Die Innerlichkeit dieser Musik steht auch bei der musikalischen Darbietung im Zentrum des Geschehens, die noch mehr überzeugt wie die szenische. Daran haben vor allem der Dirigent Marc Piollet und das mit glühender Intensität musizierende Staatsorchester Stuttgart einen entscheidenden Anteil. Der Wiener Musikkritiker Eduard Hanslick sprach übrigens lobende Worte über die Musik von Massenets „Werther“. Und die Harmonien und Melodien überwältigten auch Claude Debussy. Die Charakterisierung der weiblichen Seele gelingt bei dieser Aufführung ausserordentlich gut. Dies liegt vor allem an Rachael Wilson als berührende Charlotte, die einen schweren psychologischen Wandlungsprozess  durchmacht und dies auch überaus packend verkörpert. Ihre Arie „Va! Laisse couler mes larmes“ wirkt hier überaus emotional, klangfarbenreich und berührt aufgrund der mit sensibler Schlankheit geführten Kantilenen. Arturo Chacon-Cruz als Werther überzeugt mit seinem strahlkräftigen Tenor, der zu imposanten Höhenflügen fähig ist. Dies zeigt sich nicht nur bei seinem Lied „Pourquoi me reveiller“. In weiteren Rollen gefallen Pawel Konik (Bariton) als robuster Albert, Shigeo Ishino (Bariton) als Amtmann sowie Aoife Gibney (Sopran) als Sophie, Charlottes Schwester.
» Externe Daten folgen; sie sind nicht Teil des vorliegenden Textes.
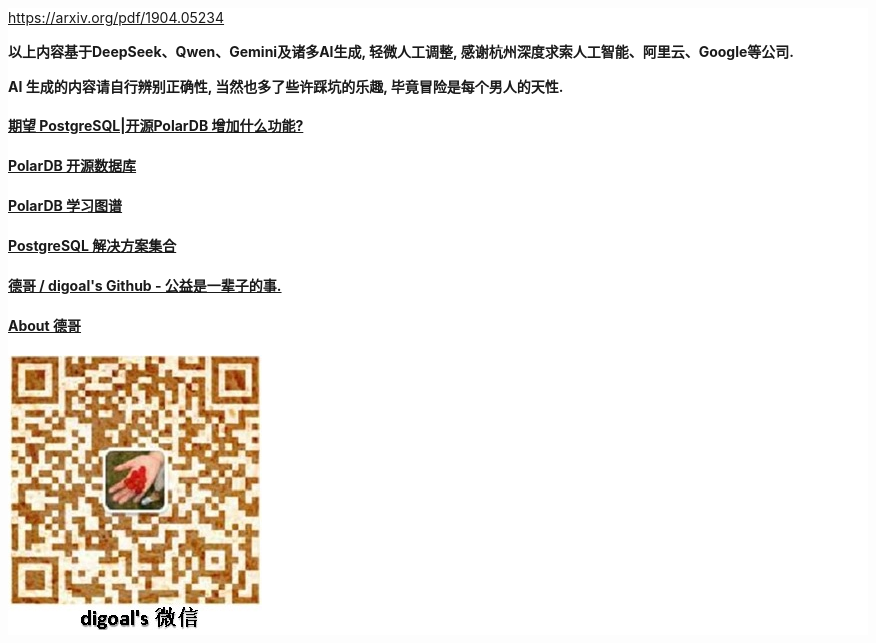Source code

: https://arxiv.org/pdf/1904.05234      
        
<b> 以上内容基于DeepSeek、Qwen、Gemini及诸多AI生成, 轻微人工调整, 感谢杭州深度求索人工智能、阿里云、Google等公司. </b>        
        
<b> AI 生成的内容请自行辨别正确性, 当然也多了些许踩坑的乐趣, 毕竟冒险是每个男人的天性.  </b>        
    
  
#### [期望 PostgreSQL|开源PolarDB 增加什么功能?](https://github.com/digoal/blog/issues/76 "269ac3d1c492e938c0191101c7238216")
  
  
#### [PolarDB 开源数据库](https://openpolardb.com/home "57258f76c37864c6e6d23383d05714ea")
  
  
#### [PolarDB 学习图谱](https://www.aliyun.com/database/openpolardb/activity "8642f60e04ed0c814bf9cb9677976bd4")
  
  
#### [PostgreSQL 解决方案集合](../201706/20170601_02.md "40cff096e9ed7122c512b35d8561d9c8")
  
  
#### [德哥 / digoal's Github - 公益是一辈子的事.](https://github.com/digoal/blog/blob/master/README.md "22709685feb7cab07d30f30387f0a9ae")
  
  
#### [About 德哥](https://github.com/digoal/blog/blob/master/me/readme.md "a37735981e7704886ffd590565582dd0")
  
  
![digoal's wechat](../pic/digoal_weixin.jpg "f7ad92eeba24523fd47a6e1a0e691b59")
Marc Piollet interessiert sich als Dirigent vor allem für die Details, die er aber nicht unbedingt kammermusikalisch deutet. So gelingen die Mondnacht des ersten Aufzugs („Claire de lune“), die weinselige Septemberatmosphäre zu Beginn des zweiten Aktes sowie Werthers wild-romantische Ossian-Rezitation ausgesprochen präzis. Emotionalität wird hier oftmals klug gezügelt – und die leidenschaftlichen Aufschwünge sind danach umso heftiger und unmittelbarer. Die Finalszene des Dramas findet allerdings nicht als Winterdarstellung statt. Dafür legt der Regisseur Felix Rothenhäusler aber auf psychologische Aspekte besonderen Wert. Vor allem beim Liebesduett zwischen Werther und Charlotte am Ende des ersten Aktes blüht das musikalische Geschehen regelrecht auf. Das überwältigende Nocturne von Cello, Klarinette und Flöte im Achteltakt besitzt dabei fast leitmotivartigen Charakter. Auch der von Bernhard Moncado sorgfältig einstudierte Kinderchor fügt sich nahtlos ein. Interessant ist, dass der Direktor der Opera-Comique das Werk wegen dessen düsteren Inhalts zunächst ablehnte. Doch auch die Wiener Hofoper bemühte sich um das Werk.

Am Schluss gab es in Stuttgart vor allem für die Sängerinnen und Sänger große Ovationen. Das Regieteam bekam allerdings auch Unmut zu spüren.